We've seen an increasing tendency from our customers to prioritise simplicity and agility above all else. In addition, there are significant benefits to be gained from anything that supports a 'cloud-esque' resource consumption model including quick to provision, unlimited scale and predictable costs.

Hyper-converged architectures deliver on this by providing a pre-configured software defined (SdS) appliance that consolidates storage and server in a single node. This means less risk and complexity when it comes to configuration and simplicity derived from managing fewer components through a single pane, all while supporting a more transparent per-VM (virtual machine) cost model.

At Softcat we've observed a ten-fold increase in the number of hyper-convergence solutions being implemented in the past 18 months, so it's clear that many organisations (although by no means all) are eager to find alternatives to the challenges of traditional 'SAN' storage.

What does this mean for HPE?

HPE estimate that the hyper-converged market will grow from $2bn today to $5bn by the close of 2020. That alone demonstrates why HPE is keen to make sure its customers are supported with a market leading technology. 

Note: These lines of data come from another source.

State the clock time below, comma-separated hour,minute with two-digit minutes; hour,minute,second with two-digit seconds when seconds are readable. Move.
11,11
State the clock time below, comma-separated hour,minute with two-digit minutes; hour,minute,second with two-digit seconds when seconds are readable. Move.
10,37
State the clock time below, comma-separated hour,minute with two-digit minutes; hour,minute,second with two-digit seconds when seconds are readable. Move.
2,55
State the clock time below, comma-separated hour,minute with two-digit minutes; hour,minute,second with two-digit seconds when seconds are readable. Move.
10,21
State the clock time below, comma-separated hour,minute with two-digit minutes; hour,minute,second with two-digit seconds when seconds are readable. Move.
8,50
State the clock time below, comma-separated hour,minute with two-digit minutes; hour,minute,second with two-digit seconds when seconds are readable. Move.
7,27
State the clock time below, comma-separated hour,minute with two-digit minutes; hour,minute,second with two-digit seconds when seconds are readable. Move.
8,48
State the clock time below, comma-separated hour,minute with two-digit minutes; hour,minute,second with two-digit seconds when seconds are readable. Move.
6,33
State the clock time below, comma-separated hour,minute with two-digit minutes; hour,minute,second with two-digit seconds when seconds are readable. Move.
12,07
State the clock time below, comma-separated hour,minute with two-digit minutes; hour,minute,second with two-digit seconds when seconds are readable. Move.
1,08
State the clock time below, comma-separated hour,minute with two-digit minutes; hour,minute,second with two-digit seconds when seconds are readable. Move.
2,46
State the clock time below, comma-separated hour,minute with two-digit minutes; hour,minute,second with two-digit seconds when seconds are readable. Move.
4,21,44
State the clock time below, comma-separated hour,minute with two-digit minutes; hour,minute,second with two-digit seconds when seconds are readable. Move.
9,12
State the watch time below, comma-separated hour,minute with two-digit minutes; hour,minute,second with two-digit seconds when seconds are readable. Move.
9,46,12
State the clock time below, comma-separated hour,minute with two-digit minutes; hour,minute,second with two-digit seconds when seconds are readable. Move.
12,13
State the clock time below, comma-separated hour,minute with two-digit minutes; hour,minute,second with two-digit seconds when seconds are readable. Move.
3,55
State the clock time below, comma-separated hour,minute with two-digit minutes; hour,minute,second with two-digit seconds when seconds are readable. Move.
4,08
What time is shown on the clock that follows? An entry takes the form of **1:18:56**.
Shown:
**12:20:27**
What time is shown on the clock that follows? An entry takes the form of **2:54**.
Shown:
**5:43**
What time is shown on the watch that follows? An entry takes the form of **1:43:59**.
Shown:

This acquisition also fits in with HPE's aspiration to offer customers a best of breed technology across the range of infrastructure options. The proposition of HC 380 hardware integrated with SimpliVity IP is relevant to mid-market customers, offering a compelling proposition at a lower price point than 3PAR sometimes allows. Similarly, it's also appealing to larger customers who have use cases for differing types of infrastructure architecture. This portfolio is not limited to traditional and software-defined storage as it includes high performance compute (remember the acquisition of SGI?) and 'composable' infrastructure, with the recent launch of Synergy, designed to support a mixture of physical, virtual, and container workloads from a single resource pool.

With that in mind, we foresee the integration of OneView as critical to the success of this acquisition, allowing simplified and consolidated management of all aspects of infrastructure. Once completed, we consider this acquisition to form the last piece of the puzzle for HPE and its customers.